(Saved entries)

=== Section Start ===

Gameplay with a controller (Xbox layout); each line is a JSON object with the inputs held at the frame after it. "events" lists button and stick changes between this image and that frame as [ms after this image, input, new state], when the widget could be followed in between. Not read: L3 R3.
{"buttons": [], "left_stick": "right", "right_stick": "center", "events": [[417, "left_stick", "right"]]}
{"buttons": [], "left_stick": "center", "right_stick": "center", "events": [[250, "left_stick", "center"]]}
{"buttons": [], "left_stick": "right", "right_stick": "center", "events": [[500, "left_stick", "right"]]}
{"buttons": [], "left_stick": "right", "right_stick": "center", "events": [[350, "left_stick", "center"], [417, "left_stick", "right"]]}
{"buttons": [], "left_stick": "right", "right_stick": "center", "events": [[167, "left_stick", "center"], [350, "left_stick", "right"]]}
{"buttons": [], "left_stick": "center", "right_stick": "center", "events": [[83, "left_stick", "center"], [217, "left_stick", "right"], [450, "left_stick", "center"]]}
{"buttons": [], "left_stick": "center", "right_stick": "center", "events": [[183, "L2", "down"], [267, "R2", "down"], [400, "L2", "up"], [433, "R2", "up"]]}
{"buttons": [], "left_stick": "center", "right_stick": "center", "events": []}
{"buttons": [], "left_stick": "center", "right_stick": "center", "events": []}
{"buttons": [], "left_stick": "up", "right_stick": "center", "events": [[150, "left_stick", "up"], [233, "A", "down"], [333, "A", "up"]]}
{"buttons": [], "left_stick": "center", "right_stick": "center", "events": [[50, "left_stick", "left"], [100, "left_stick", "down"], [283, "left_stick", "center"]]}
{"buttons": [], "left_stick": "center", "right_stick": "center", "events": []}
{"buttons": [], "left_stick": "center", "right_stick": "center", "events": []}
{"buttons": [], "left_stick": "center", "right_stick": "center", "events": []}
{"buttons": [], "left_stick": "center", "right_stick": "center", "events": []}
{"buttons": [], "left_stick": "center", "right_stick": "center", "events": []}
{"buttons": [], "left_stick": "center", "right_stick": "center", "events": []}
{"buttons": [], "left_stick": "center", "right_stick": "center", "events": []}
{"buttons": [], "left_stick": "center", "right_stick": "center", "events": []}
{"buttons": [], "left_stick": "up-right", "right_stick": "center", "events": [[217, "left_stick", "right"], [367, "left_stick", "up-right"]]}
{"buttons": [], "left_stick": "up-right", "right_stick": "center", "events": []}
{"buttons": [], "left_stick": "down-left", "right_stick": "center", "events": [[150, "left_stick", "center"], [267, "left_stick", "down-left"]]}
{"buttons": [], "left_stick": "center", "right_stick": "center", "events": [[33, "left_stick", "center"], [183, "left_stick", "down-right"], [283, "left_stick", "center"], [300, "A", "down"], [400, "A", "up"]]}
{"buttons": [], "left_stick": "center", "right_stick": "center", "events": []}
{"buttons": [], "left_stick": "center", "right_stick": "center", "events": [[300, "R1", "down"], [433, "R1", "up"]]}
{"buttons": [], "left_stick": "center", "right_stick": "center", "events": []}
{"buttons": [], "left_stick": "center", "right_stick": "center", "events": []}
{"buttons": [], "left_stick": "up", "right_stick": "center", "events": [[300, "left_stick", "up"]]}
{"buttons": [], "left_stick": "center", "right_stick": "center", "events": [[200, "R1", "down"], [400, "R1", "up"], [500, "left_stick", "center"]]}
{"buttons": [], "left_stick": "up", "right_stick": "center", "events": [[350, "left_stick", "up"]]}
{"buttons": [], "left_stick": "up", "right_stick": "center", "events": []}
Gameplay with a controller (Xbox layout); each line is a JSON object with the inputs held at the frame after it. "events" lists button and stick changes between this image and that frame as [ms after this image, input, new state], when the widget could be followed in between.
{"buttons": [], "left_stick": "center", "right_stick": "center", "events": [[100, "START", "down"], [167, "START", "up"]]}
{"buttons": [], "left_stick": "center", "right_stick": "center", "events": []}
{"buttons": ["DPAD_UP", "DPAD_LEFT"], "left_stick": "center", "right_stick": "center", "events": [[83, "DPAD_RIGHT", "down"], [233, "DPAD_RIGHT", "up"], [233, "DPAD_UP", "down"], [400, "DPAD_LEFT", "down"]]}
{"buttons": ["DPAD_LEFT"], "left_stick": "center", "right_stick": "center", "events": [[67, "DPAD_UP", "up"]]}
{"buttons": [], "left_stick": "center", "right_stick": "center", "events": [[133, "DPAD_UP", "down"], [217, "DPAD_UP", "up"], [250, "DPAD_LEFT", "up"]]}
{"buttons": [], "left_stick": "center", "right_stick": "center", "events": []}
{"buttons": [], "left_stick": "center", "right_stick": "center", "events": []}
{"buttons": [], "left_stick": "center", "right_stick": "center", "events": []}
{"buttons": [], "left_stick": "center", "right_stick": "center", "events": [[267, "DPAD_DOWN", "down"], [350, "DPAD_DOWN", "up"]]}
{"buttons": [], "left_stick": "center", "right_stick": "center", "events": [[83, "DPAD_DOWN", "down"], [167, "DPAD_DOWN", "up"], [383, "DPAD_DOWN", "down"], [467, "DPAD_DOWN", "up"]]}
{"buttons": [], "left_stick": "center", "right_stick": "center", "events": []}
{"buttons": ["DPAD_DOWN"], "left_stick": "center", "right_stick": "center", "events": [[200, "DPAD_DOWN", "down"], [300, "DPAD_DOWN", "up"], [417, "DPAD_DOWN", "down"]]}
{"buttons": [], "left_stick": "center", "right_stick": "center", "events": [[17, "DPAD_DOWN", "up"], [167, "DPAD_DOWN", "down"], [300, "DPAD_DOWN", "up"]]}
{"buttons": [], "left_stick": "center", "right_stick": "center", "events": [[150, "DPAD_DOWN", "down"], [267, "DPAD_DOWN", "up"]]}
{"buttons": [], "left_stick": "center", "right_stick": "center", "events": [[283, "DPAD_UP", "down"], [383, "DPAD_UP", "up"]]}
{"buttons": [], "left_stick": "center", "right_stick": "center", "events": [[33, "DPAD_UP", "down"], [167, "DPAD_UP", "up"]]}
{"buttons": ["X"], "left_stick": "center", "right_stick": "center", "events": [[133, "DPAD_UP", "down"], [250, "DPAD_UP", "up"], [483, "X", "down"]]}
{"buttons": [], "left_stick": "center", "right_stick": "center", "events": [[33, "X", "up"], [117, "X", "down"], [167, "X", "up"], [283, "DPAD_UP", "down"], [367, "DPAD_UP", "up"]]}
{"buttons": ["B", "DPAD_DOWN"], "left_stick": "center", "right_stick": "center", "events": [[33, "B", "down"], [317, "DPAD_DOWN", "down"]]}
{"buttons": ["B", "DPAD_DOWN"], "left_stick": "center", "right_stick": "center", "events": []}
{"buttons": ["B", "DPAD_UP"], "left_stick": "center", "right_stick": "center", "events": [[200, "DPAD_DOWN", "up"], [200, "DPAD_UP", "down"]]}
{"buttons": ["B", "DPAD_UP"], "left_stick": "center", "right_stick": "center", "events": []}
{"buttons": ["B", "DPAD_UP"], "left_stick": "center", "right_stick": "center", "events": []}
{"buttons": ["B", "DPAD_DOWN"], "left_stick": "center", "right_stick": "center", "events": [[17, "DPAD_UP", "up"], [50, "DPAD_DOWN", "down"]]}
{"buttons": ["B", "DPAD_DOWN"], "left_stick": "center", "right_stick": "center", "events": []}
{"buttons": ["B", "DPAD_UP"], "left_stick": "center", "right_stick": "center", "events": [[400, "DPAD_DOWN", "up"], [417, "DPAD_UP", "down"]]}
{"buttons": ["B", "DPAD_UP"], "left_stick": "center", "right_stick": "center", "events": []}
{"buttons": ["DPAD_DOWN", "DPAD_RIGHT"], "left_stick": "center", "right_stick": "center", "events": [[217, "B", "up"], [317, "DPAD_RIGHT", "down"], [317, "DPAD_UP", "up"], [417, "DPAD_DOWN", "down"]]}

=== Section End ===

■ **WORK REQUIRED**: Copy the data exactly. Leave nothing out.

■ **EXERCISE SOLUTION**:
Gameplay with a controller (Xbox layout); each line is a JSON object with the inputs held at the frame after it. "events" lists button and stick changes between this image and that frame as [ms after this image, input, new state], when the widget could be followed in between. Not read: L3 R3.
{"buttons": [], "left_stick": "right", "right_stick": "center", "events": [[417, "left_stick", "right"]]}
{"buttons": [], "left_stick": "center", "right_stick": "center", "events": [[250, "left_stick", "center"]]}
{"buttons": [], "left_stick": "right", "right_stick": "center", "events": [[500, "left_stick", "right"]]}
{"buttons": [], "left_stick": "right", "right_stick": "center", "events": [[350, "left_stick", "center"], [417, "left_stick", "right"]]}
{"buttons": [], "left_stick": "right", "right_stick": "center", "events": [[167, "left_stick", "center"], [350, "left_stick", "right"]]}
{"buttons": [], "left_stick": "center", "right_stick": "center", "events": [[83, "left_stick", "center"], [217, "left_stick", "right"], [450, "left_stick", "center"]]}
{"buttons": [], "left_stick": "center", "right_stick": "center", "events": [[183, "L2", "down"], [267, "R2", "down"], [400, "L2", "up"], [433, "R2", "up"]]}
{"buttons": [], "left_stick": "center", "right_stick": "center", "events": []}
{"buttons": [], "left_stick": "center", "right_stick": "center", "events": []}
{"buttons": [], "left_stick": "up", "right_stick": "center", "events": [[150, "left_stick", "up"], [233, "A", "down"], [333, "A", "up"]]}
{"buttons": [], "left_stick": "center", "right_stick": "center", "events": [[50, "left_stick", "left"], [100, "left_stick", "down"], [283, "left_stick", "center"]]}
{"buttons": [], "left_stick": "center", "right_stick": "center", "events": []}
{"buttons": [], "left_stick": "center", "right_stick": "center", "events": []}
{"buttons": [], "left_stick": "center", "right_stick": "center", "events": []}
{"buttons": [], "left_stick": "center", "right_stick": "center", "events": []}
{"buttons": [], "left_stick": "center", "right_stick": "center", "events": []}
{"buttons": [], "left_stick": "center", "right_stick": "center", "events": []}
{"buttons": [], "left_stick": "center", "right_stick": "center", "events": []}
{"buttons": [], "left_stick": "center", "right_stick": "center", "events": []}
{"buttons": [], "left_stick": "up-right", "right_stick": "center", "events": [[217, "left_stick", "right"], [367, "left_stick", "up-right"]]}
{"buttons": [], "left_stick": "up-right", "right_stick": "center", "events": []}
{"buttons": [], "left_stick": "down-left", "right_stick": "center", "events": [[150, "left_stick", "center"], [267, "left_stick", "down-left"]]}
{"buttons": [], "left_stick": "center", "right_stick": "center", "events": [[33, "left_stick", "center"], [183, "left_stick", "down-right"], [283, "left_stick", "center"], [300, "A", "down"], [400, "A", "up"]]}
{"buttons": [], "left_stick": "center", "right_stick": "center", "events": []}
{"buttons": [], "left_stick": "center", "right_stick": "center", "events": [[300, "R1", "down"], [433, "R1", "up"]]}
{"buttons": [], "left_stick": "center", "right_stick": "center", "events": []}
{"buttons": [], "left_stick": "center", "right_stick": "center", "events": []}
{"buttons": [], "left_stick": "up", "right_stick": "center", "events": [[300, "left_stick", "up"]]}
{"buttons": [], "left_stick": "center", "right_stick": "center", "events": [[200, "R1", "down"], [400, "R1", "up"], [500, "left_stick", "center"]]}
{"buttons": [], "left_stick": "up", "right_stick": "center", "events": [[350, "left_stick", "up"]]}
{"buttons": [], "left_stick": "up", "right_stick": "center", "events": []}
Gameplay with a controller (Xbox layout); each line is a JSON object with the inputs held at the frame after it. "events" lists button and stick changes between this image and that frame as [ms after this image, input, new state], when the widget could be followed in between.
{"buttons": [], "left_stick": "center", "right_stick": "center", "events": [[100, "START", "down"], [167, "START", "up"]]}
{"buttons": [], "left_stick": "center", "right_stick": "center", "events": []}
{"buttons": ["DPAD_UP", "DPAD_LEFT"], "left_stick": "center", "right_stick": "center", "events": [[83, "DPAD_RIGHT", "down"], [233, "DPAD_RIGHT", "up"], [233, "DPAD_UP", "down"], [400, "DPAD_LEFT", "down"]]}
{"buttons": ["DPAD_LEFT"], "left_stick": "center", "right_stick": "center", "events": [[67, "DPAD_UP", "up"]]}
{"buttons": [], "left_stick": "center", "right_stick": "center", "events": [[133, "DPAD_UP", "down"], [217, "DPAD_UP", "up"], [250, "DPAD_LEFT", "up"]]}
{"buttons": [], "left_stick": "center", "right_stick": "center", "events": []}
{"buttons": [], "left_stick": "center", "right_stick": "center", "events": []}
{"buttons": [], "left_stick": "center", "right_stick": "center", "events": []}
{"buttons": [], "left_stick": "center", "right_stick": "center", "events": [[267, "DPAD_DOWN", "down"], [350, "DPAD_DOWN", "up"]]}
{"buttons": [], "left_stick": "center", "right_stick": "center", "events": [[83, "DPAD_DOWN", "down"], [167, "DPAD_DOWN", "up"], [383, "DPAD_DOWN", "down"], [467, "DPAD_DOWN", "up"]]}
{"buttons": [], "left_stick": "center", "right_stick": "center", "events": []}
{"buttons": ["DPAD_DOWN"], "left_stick": "center", "right_stick": "center", "events": [[200, "DPAD_DOWN", "down"], [300, "DPAD_DOWN", "up"], [417, "DPAD_DOWN", "down"]]}
{"buttons": [], "left_stick": "center", "right_stick": "center", "events": [[17, "DPAD_DOWN", "up"], [167, "DPAD_DOWN", "down"], [300, "DPAD_DOWN", "up"]]}
{"buttons": [], "left_stick": "center", "right_stick": "center", "events": [[150, "DPAD_DOWN", "down"], [267, "DPAD_DOWN", "up"]]}
{"buttons": [], "left_stick": "center", "right_stick": "center", "events": [[283, "DPAD_UP", "down"], [383, "DPAD_UP", "up"]]}
{"buttons": [], "left_stick": "center", "right_stick": "center", "events": [[33, "DPAD_UP", "down"], [167, "DPAD_UP", "up"]]}
{"buttons": ["X"], "left_stick": "center", "right_stick": "center", "events": [[133, "DPAD_UP", "down"], [250, "DPAD_UP", "up"], [483, "X", "down"]]}
{"buttons": [], "left_stick": "center", "right_stick": "center", "events": [[33, "X", "up"], [117, "X", "down"], [167, "X", "up"], [283, "DPAD_UP", "down"], [367, "DPAD_UP", "up"]]}
{"buttons": ["B", "DPAD_DOWN"], "left_stick": "center", "right_stick": "center", "events": [[33, "B", "down"], [317, "DPAD_DOWN", "down"]]}
{"buttons": ["B", "DPAD_DOWN"], "left_stick": "center", "right_stick": "center", "events": []}
{"buttons": ["B", "DPAD_UP"], "left_stick": "center", "right_stick": "center", "events": [[200, "DPAD_DOWN", "up"], [200, "DPAD_UP", "down"]]}
{"buttons": ["B", "DPAD_UP"], "left_stick": "center", "right_stick": "center", "events": []}
{"buttons": ["B", "DPAD_UP"], "left_stick": "center", "right_stick": "center", "events": []}
{"buttons": ["B", "DPAD_DOWN"], "left_stick": "center", "right_stick": "center", "events": [[17, "DPAD_UP", "up"], [50, "DPAD_DOWN", "down"]]}
{"buttons": ["B", "DPAD_DOWN"], "left_stick": "center", "right_stick": "center", "events": []}
{"buttons": ["B", "DPAD_UP"], "left_stick": "center", "right_stick": "center", "events": [[400, "DPAD_DOWN", "up"], [417, "DPAD_UP", "down"]]}
{"buttons": ["B", "DPAD_UP"], "left_stick": "center", "right_stick": "center", "events": []}
{"buttons": ["DPAD_DOWN", "DPAD_RIGHT"], "left_stick": "center", "right_stick": "center", "events": [[217, "B", "up"], [317, "DPAD_RIGHT", "down"], [317, "DPAD_UP", "up"], [417, "DPAD_DOWN", "down"]]}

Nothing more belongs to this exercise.